Moving on, the town is basically made up of these Buddhist wats alongside French colonial buildings left from the French occupation. Like most of southeast Asia, Laos was colonized by the French, who left quite an impression on the food and architecture. The buildings themselves are beautiful, but it’s a bit surprising to me that they’re still standing. Ever since the colonial period, Laos has had a long and unstable history. They gained independence from France and immediately fell into a Civil War between the royal Lao government and the communist faction that lasted until 1975, when the communist forces won and declared Laos a socialist state. The Civil War period is what’s known as the Secret War in the USA because our CIA was actually involved, although the government denied it at the time. The war was kept secret because it was essentially part of the Vietnam War but the Geneva convention had declared Laos a neutral country, and so neither Vietnam nor the US were supposed to be in Laos, even though both sides had forces there.

 

The biggest legacy of this period was the intense bombing campaign the US carried out in southern Laos. The US dropped so many bombs during that period that Laos is the most bombed country in the world. Significant portions of the country are still covered in unexploded bombs, and it’s still not unheard of for people to lose limbs or even their lives to bombs buried in the countryside. I asked the man who ran the bed and breakfast I was staying at what he thought of all this, and one of the first things he mentioned was when Obama came to the country in 2016 and pledged more US aid to help clean up the unexploded ordinance. I vaguely remember hearing about this when it happened, but from the way my host spoke this one act of Obama's was extraordinarily important to the people of Laos.

··········

Copy out the entire passage on Laos and its colonial and wartime history word for word. The items after this passage are separate material with no connection to it.

··········

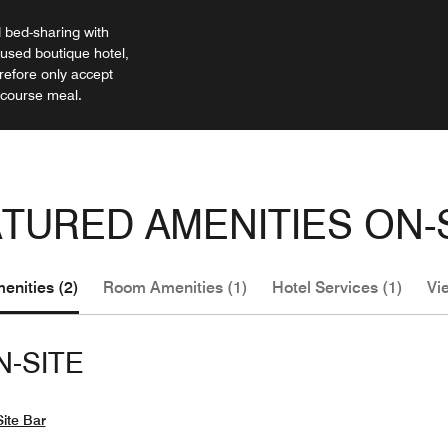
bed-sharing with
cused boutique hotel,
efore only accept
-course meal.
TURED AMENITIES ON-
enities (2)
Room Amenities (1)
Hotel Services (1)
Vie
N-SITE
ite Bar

··········

Task result:
Moving on, the town is basically made up of these Buddhist wats alongside French colonial buildings left from the French occupation. Like most of southeast Asia, Laos was colonized by the French, who left quite an impression on the food and architecture. The buildings themselves are beautiful, but it’s a bit surprising to me that they’re still standing. Ever since the colonial period, Laos has had a long and unstable history. They gained independence from France and immediately fell into a Civil War between the royal Lao government and the communist faction that lasted until 1975, when the communist forces won and declared Laos a socialist state. The Civil War period is what’s known as the Secret War in the USA because our CIA was actually involved, although the government denied it at the time. The war was kept secret because it was essentially part of the Vietnam War but the Geneva convention had declared Laos a neutral country, and so neither Vietnam nor the US were supposed to be in Laos, even though both sides had forces there.

 

The biggest legacy of this period was the intense bombing campaign the US carried out in southern Laos. The US dropped so many bombs during that period that Laos is the most bombed country in the world. Significant portions of the country are still covered in unexploded bombs, and it’s still not unheard of for people to lose limbs or even their lives to bombs buried in the countryside. I asked the man who ran the bed and breakfast I was staying at what he thought of all this, and one of the first things he mentioned was when Obama came to the country in 2016 and pledged more US aid to help clean up the unexploded ordinance. I vaguely remember hearing about this when it happened, but from the way my host spoke this one act of Obama's was extraordinarily important to the people of Laos.